Reading text:

DOJ Offers Rewards for Tips About Corporate Fraud Against Private Payers

To motivate people to report corporate crime, the U.S. Department of Justice (DOJ) Aug. 1 announced a whistleblower rewards program.[1] DOJ is dangling dollars for original information on four types of criminal fraud, including fraud against private insurers.

Whistleblowers could be rewarded for nonpublic information they give to DOJ—including information they initially reported through an organization’s “internal whistleblower, legal or compliance procedures”—as long as they do it within 120 days of reporting internally, and it results in a successful prosecution and $1 million in forfeiture.

“This is a game changer for enforcement and corporate accountability,” said attorney Mary Inman with Whistleblower Partners LLP. She said the Corporate Whistleblower Awards Pilot Program fills a gap left by the qui tam provisions of the False Claims Act (FCA), which only incentivize whistleblowers to report fraud against federal health care programs.

It follows on the heels of highly successful whistleblower rewards programs at five other federal agencies, including the Securities and Exchange Commission and Internal Revenue Service, Inman said. “They’re playing a game of catch up,” she said. “We’re delighted they’re doing that.” In cases where a health care organization, for example, is improperly billing both Medicare and private insurers, whistleblowers would be able to simultaneously file an FCA lawsuit and report the wrongdoing to the awards program. A version of that dynamic already exists under state laws in California and Illinois, which allow whistleblowers to bring civil lawsuits against entities for defrauding private insurers and collect a share of recoveries, Inman said. “All of the whistleblower attorneys who bring Medicare fraud claims will now bring a separate tip to DOJ when the types of health care fraud our clients are seeing negatively impact private insurers,” she said.

What the task requires: In one to three sentences, explain why, according to the article on the DOJ whistleblower rewards program, attorney Mary Inman says the program "fills a gap." These rows have no connection to the article above.

Bounding box coordinate data:
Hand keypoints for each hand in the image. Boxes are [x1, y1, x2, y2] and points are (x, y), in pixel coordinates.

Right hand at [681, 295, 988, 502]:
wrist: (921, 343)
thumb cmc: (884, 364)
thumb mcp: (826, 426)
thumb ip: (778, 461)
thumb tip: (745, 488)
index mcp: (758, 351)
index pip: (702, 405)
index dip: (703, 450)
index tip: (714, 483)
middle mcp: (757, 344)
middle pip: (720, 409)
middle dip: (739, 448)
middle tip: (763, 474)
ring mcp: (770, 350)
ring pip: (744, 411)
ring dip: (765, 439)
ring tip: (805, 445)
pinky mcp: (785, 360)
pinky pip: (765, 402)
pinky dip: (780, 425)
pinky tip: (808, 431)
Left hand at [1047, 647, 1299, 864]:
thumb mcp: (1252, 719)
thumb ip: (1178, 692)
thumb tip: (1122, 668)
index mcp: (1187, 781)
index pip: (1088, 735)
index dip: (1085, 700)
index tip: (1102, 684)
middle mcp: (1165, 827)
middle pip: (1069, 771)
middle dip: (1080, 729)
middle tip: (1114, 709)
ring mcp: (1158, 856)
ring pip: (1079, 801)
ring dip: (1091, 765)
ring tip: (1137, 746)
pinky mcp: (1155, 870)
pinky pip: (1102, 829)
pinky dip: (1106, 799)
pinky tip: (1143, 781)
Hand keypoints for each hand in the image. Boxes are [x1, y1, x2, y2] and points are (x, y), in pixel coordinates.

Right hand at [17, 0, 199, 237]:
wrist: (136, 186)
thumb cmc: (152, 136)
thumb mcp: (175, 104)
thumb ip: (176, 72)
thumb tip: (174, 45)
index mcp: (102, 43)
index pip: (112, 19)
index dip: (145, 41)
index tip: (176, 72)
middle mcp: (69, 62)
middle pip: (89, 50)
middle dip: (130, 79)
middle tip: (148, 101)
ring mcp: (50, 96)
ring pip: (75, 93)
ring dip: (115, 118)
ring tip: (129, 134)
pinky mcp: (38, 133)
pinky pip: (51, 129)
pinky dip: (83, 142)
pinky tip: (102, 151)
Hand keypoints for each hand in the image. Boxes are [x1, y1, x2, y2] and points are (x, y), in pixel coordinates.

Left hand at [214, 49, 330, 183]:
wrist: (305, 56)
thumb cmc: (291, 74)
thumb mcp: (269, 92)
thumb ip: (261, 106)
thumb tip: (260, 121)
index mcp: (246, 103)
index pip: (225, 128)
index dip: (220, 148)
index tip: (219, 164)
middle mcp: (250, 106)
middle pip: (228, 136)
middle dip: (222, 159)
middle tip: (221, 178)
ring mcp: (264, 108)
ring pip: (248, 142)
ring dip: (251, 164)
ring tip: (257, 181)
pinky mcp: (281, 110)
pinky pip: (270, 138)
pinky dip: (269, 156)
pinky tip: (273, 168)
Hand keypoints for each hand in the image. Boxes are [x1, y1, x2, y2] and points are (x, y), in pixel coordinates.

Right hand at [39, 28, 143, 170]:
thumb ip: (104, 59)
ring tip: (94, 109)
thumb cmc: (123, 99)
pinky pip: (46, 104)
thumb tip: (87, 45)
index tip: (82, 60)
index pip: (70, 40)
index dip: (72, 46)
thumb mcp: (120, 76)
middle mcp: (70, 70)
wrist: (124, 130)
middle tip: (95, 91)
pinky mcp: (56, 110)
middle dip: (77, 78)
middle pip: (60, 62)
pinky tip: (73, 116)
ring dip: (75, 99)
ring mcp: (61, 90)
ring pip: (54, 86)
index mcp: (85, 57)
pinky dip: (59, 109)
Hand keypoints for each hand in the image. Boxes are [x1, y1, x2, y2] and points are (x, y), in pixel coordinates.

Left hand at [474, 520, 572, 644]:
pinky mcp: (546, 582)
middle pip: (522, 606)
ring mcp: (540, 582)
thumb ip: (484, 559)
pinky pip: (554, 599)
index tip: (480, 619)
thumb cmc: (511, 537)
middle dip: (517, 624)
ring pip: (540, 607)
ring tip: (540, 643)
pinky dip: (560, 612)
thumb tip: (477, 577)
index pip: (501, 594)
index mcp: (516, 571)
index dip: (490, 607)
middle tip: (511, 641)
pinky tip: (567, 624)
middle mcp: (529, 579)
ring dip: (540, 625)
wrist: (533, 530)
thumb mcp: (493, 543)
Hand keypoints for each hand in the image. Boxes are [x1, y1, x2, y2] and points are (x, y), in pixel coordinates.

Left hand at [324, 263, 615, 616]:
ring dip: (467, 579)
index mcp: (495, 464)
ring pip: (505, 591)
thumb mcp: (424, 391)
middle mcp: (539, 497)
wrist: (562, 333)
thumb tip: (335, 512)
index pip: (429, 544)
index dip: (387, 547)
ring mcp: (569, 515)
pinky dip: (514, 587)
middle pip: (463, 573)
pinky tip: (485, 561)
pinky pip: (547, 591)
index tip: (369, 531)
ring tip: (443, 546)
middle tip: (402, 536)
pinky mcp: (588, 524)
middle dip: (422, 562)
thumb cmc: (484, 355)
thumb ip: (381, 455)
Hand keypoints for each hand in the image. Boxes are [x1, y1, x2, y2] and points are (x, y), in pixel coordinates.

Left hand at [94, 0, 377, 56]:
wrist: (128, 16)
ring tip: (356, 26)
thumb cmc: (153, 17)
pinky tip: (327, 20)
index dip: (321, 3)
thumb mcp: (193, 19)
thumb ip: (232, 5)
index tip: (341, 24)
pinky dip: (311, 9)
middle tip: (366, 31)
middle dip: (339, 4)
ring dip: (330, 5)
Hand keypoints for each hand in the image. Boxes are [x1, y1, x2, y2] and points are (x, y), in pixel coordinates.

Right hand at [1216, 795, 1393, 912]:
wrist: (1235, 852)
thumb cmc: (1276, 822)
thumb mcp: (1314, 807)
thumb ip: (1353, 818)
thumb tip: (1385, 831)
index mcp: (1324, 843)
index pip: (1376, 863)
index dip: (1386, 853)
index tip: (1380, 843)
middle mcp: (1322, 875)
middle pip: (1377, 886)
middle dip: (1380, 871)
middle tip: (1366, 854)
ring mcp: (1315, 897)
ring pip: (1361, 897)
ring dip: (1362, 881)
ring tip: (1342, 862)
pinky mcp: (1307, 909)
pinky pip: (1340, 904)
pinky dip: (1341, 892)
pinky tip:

Solution below: The qui tam provisions of the False Claims Act only give whistleblowers an incentive to report fraud against federal health care programs. The new program also rewards tips on other criminal fraud, including fraud against private insurers.